京都から見て北東側、すなわち鬼門にあたる比叡山。平安京遷都後、最澄が天台宗を開くと比叡山は王座鎮護の山として信仰を集めました。比叡山周辺には世界遺産の延暦寺をはじめ、数多くの寺院があります。そんな比叡山では、千日間山中を歩き回る荒修行、千日回峰行が行われています。お坊さんが、雨にも負けず風にも負けず、といった感じで荒行を重ねていくわけです。掃除地獄、看勤地獄とまとめて、比叡山三大地獄とも呼ばれます。
比叡山は私の地元でもあるので、千日回峰行の過酷さについてはよく耳にしてきました。しかし、実際にどのように行うのかは知らないので、今回調べてまとめてみました。まずは千日回峰行とはいったいどんなものなのか見て行きましょう。
千日回峰行のやり方
1年目~3年目
比叡山の三塔(東塔、西塔、横川)、それに山麓の日吉大社を1年に100日間礼拝します。その箇所なんと300、毎日30㎞もの山道を歩き回らなければなりません。
4年目
内容は1年目~3年目と同様ですが、4年目からは200日間礼拝します。4年目(これまで合計5百日間)を終了すると「白帯行者」という称号が与えられます。グレードアップするような感じでしょうか。
5年目
ここでも200日間山を歩き回り、礼拝を継続しなけらばなりません。そして、700日を過ぎたところが超難関。九日間断食、断水、断眠、不臥(横にならないこと)を行って念誦修法に専念する「堂入り」が行われます。これを見事クリアすればついに「大阿闍梨」という称号を手にすることができます。
※大阿闍梨(僧侶の模範となる称号)
6年目
ここからはこれまでのコースに加えて、雲母坂(京都側の登山道)を経て赤山禅院(京都・修学院)までが追加され、1日60キロのさらに過酷な行程になります。
7年目
7年目の行程はさらに過酷なものになります。
このコースを一日で回りきらなけらばなりません。その距離なんと84㎞にも及びます。
千日回峰行を達成したひとたち
これだけ過酷な千日回峰行ですが、過去には満行(達成)した人はいるのでしょうか。調べてみたところ、過去50人の人が満行していたのです。しかもなんと2度にわたって達成した人がいるというのです。
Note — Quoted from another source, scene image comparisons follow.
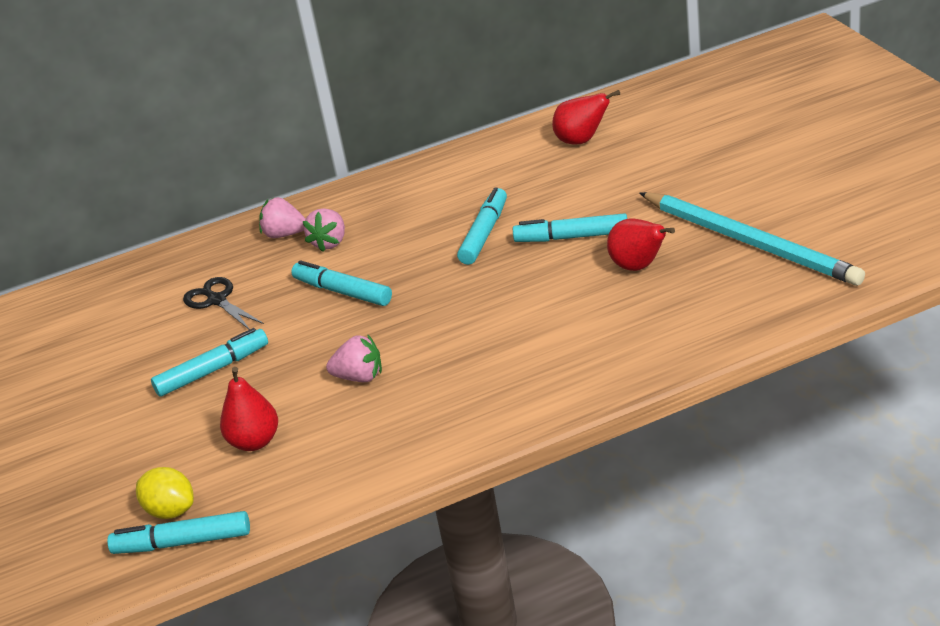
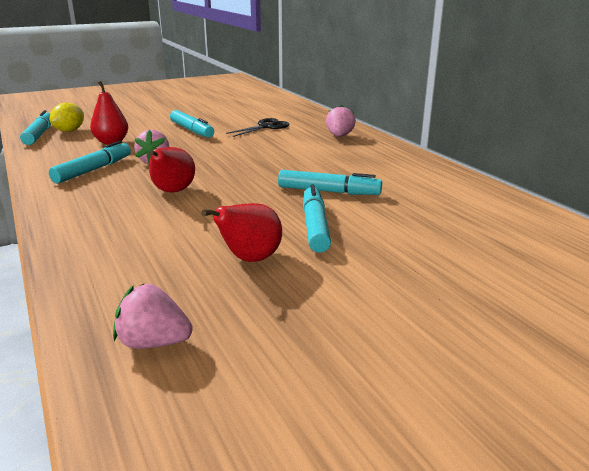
camera: 80 degrees right, 10 degrees down
(330, 242) = (326, 147): pink strawberry -> pink strawberry (154, 343)
(343, 292) = (261, 153): turquoise marker -> turquoise marker (93, 170)
(582, 141) = (509, 230): red pear -> red pear (172, 192)
(750, 242) = (277, 336): turquoise pencil -> none

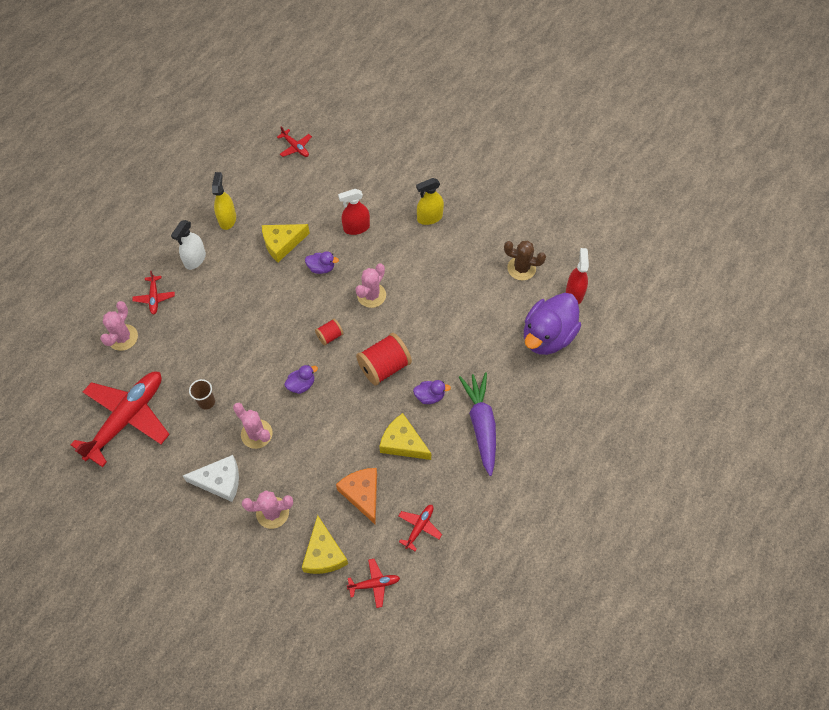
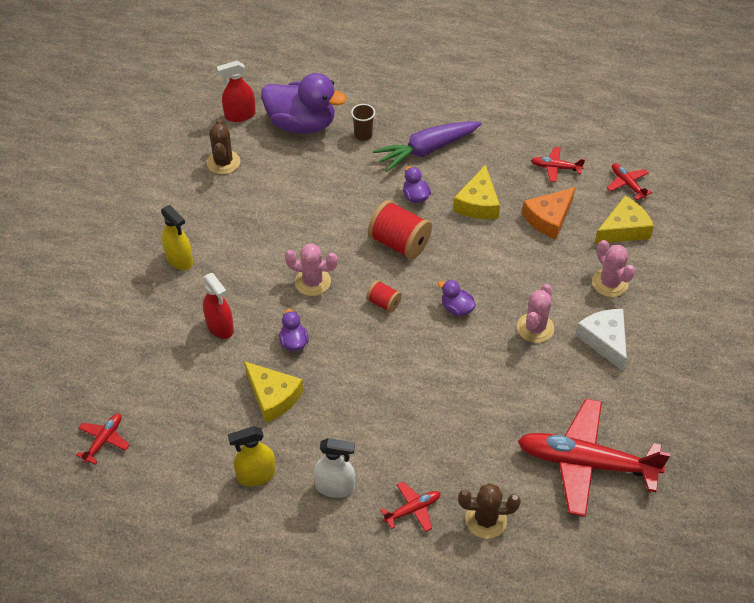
camera: 110 degrees left, 10 degrees down
(123, 337) = (486, 520): pink cactus -> brown cactus
(206, 402) = (523, 390): brown cup -> brown cup (363, 135)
1980年10月、1987年07月、酒井雄哉(46人目、戦後9人目)
酒井氏は近年回峰行を満行した人として有名で、テレビや新聞などのメディアに取り上げられることもありました。
おわりに
しかし一体どういった動機でここまでの修行をやり遂げることができたのでしょうか。とうぜん命の危険もあり、自分の限界ギリギリのところまで身を追い込むことになるでしょう。人並み外れた体力と気力がなければ達成は不可能です。特に不眠、断食などを9日間行う堂入りの最中、実践者には何が見えていて、どういったことを考えていたのかとても興味があります。残念ながら過去には堂入りで亡くなった僧もいたそうで、この行がいかに過酷なものであるかを分からせてくれます。
また、千日回峰行は途中で辞めることができません。
死へのプレッシャーを感じながら、これだけの礼拝を来る日も来る日も行うわけです。こんな苦行は日本、いや世界中見てもなかなかないのではと思います。こういうことを成し遂げる人がいること自体奇跡と言っていいでしょう。